TC bu açıklamalar karşısında “Biz Trump’ın dediklerini esas alırız, Pentagonun değil” diyerek prestijini kurtarmaya çalışıyor. ABD’den umduğu sonucu alamayınca eş zamanlı yürüttüğü Rusya görüşmelerine ağırlık veriyor. Soçi’de yapılacak olan Suriye halkları kongresine Kürtlerin katılmasını engellemek için çabalıyor. Kürtleri yenilgiye uğratmak için duvarlarını bir bir yıkan bir TC’den bahsetmiştik. Asla masaya oturmayacağı, ittifak kurmayacağı bir sürü güç varken(!) şimdilerde liste giderek daralıyor ve geriye yalnızca Kürtler kalıyor. Şam rejimine yeni politikaların kapılarını aralıyor. Nerede Kürtlerin karşısında bir güç varsa TC onu bir ittifak kıvılcımı olarak görüyor. Ancak önceki örneklerden biliyoruz ki, TC’nin bu çabaları sonuçsuz kalacaktır, çünkü Suriye’de Kürtler masaya oturmadan herhangi bir çözüm olması gerçekçi değildir.

“Bilindiği gibi savaşta her şeyden önce önemli olan şey yalnızca kişisel kendi ordusuna kendi özgücüne güven kazandırması değildir. Düşmanı ve bütün tarafsız unsurları bugüne inandırması da önemlidir.” (Lenin, Ne Yapmalı, s. 131) Sanırız Lenin yoldaşın bu cümlesi YPG’nin politikasını ve düşmanın konumlanışını açıklayabilecek iyi bir cümledir. Emperyalist devletlerin ve kendini Ortadoğu’da söz sahibi olarak göstermeye çalışan TC’nin politikaları bunun en büyük göstergesi.
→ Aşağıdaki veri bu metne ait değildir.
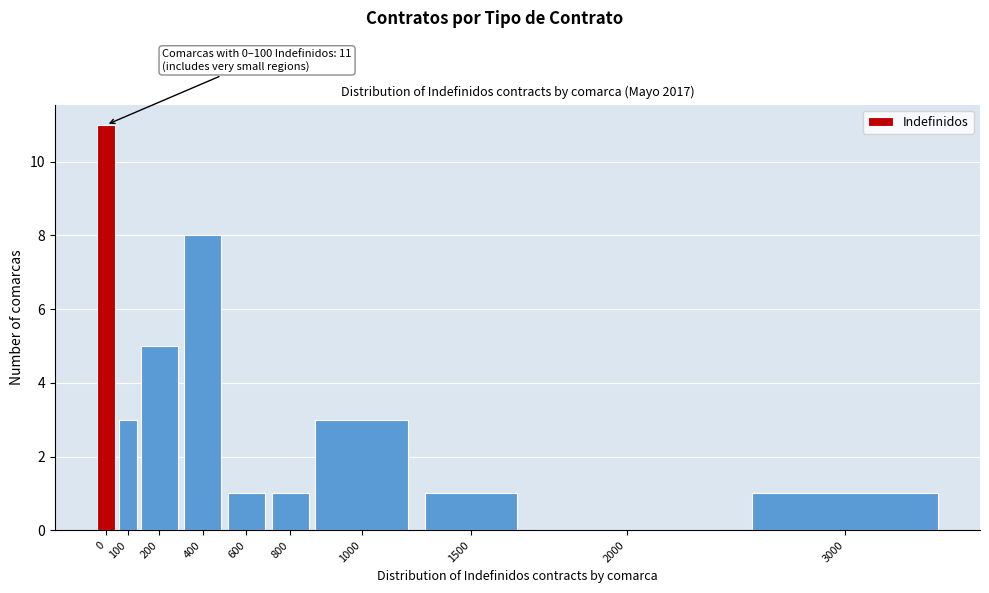

Reading left to right, transcribe all the data shown in this chart.

0=11	100=3	200=5	400=8	600=1	800=1	1000=3	1500=1	2000=0	3000=1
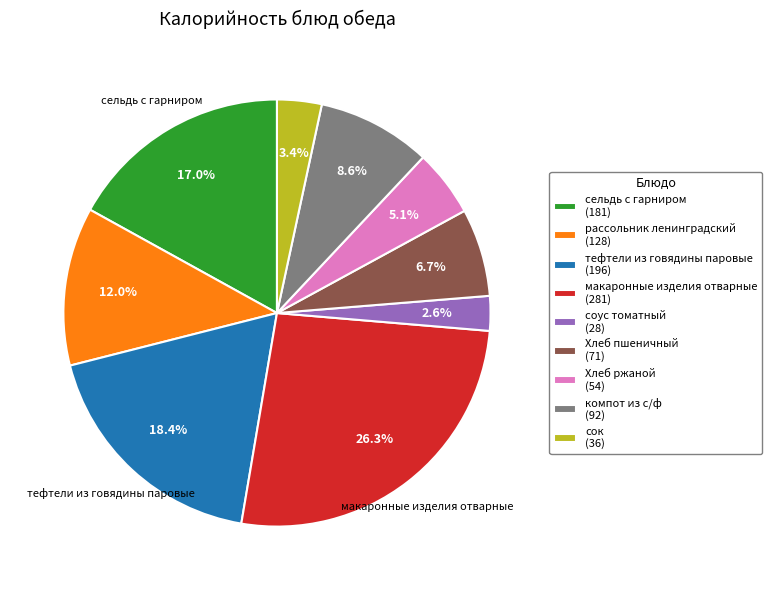

Does компот из с/ф represent more than half of the total?

No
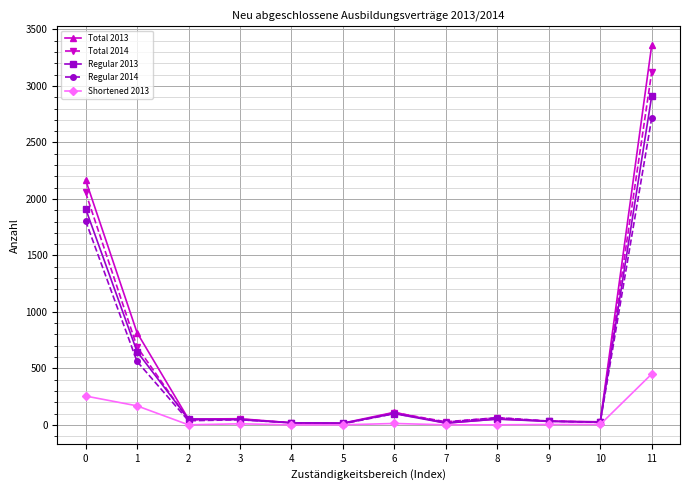

What is the spread (max minus min) of values at 10?

24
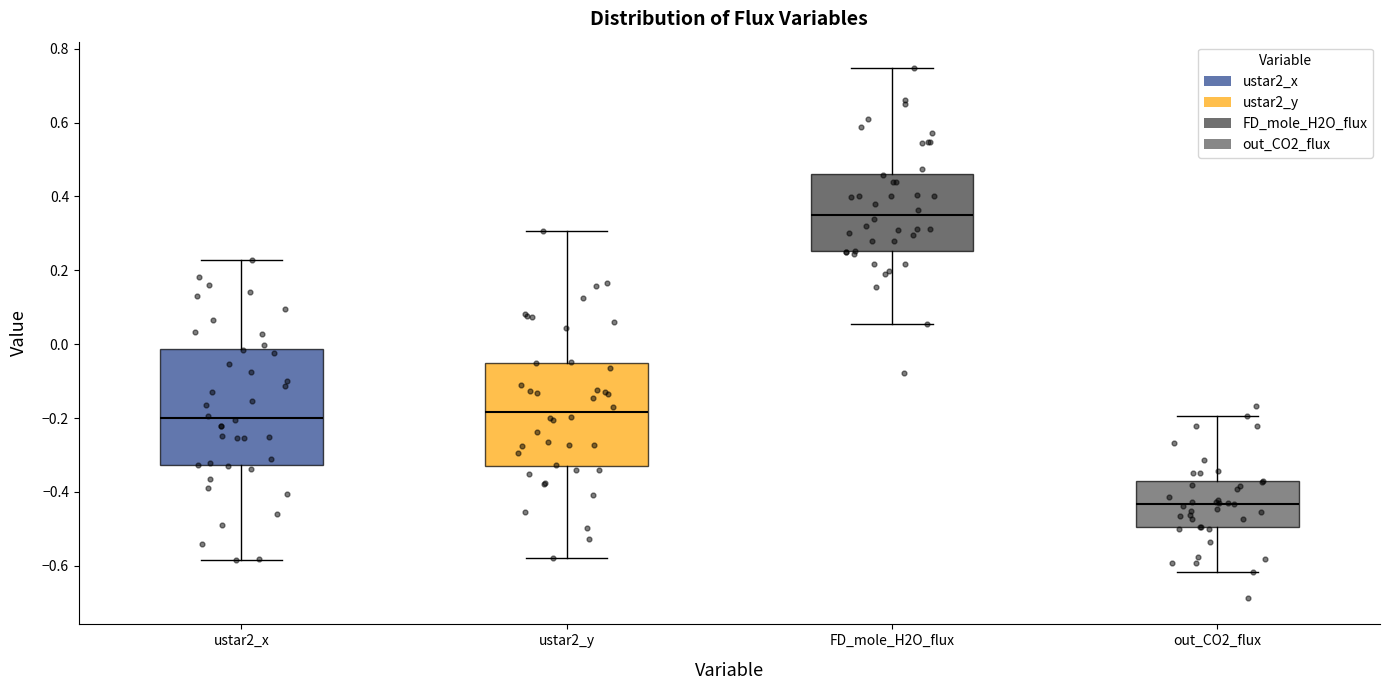

Which box's median line is the lowest?

out_CO2_flux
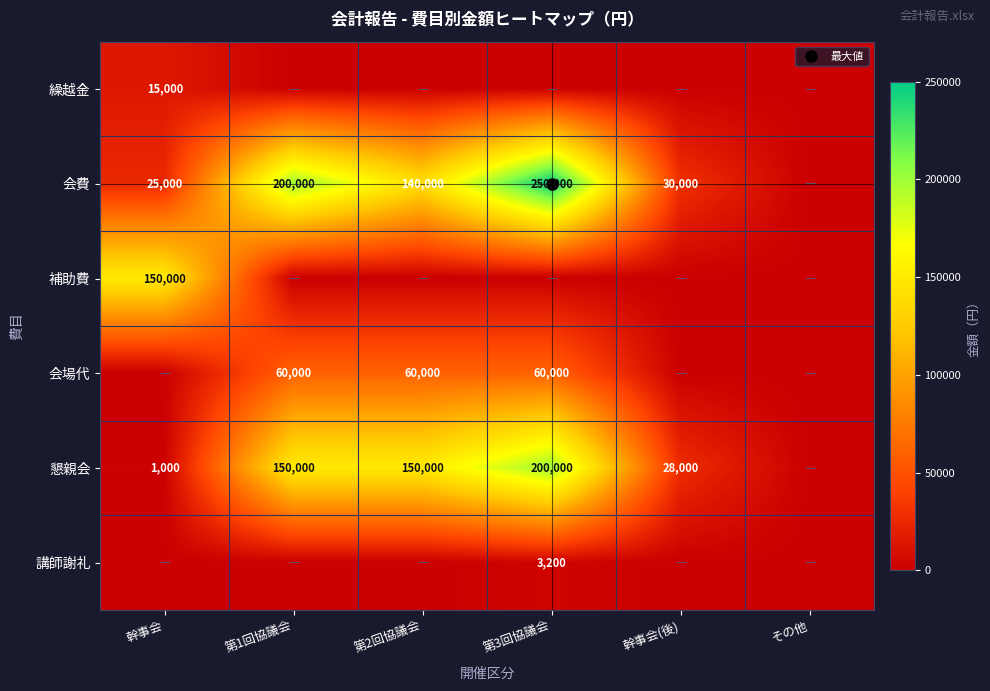

How many values in the 繰越金 series exceed 0?

1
Rakka’nın özgürleştirilmesi ile birlikte Rusya’nın Suriye halkları kongresine YPG’yi davet edeceği açıklaması, ABD Savunma Bakanlığının YPG’ye desteği sürdüreceğiz sözleri, TC’nin Efrin’e girme planları yapması kuşkusuz ki YPG’nin gücünün farkında olmalarından gelmektedir.

TC, bu gücün en çok farkında olanlardan birisi. Korkuları yaptıkları açıklamalara politikalara yansıyor. “Suriye’de bir tane daha Kobanê istemiyoruz” açıklaması bu anlamda önemli. TC’nin en büyük korkusu bu. Yeni bir Kobanê, Türkiye’nin dört bir yanına yayılacak yeni bir Serhildan! Kobanê’de Suriye halkı başta olmak üzere halklar gövdelerini nasıl faşizme siper ettilerse Efrin de öyle olacaktır. Kobanê’yi savunan, Rakka’yı özgürleştiren halklar Efrin’i de faşizme teslim etmeyecektir.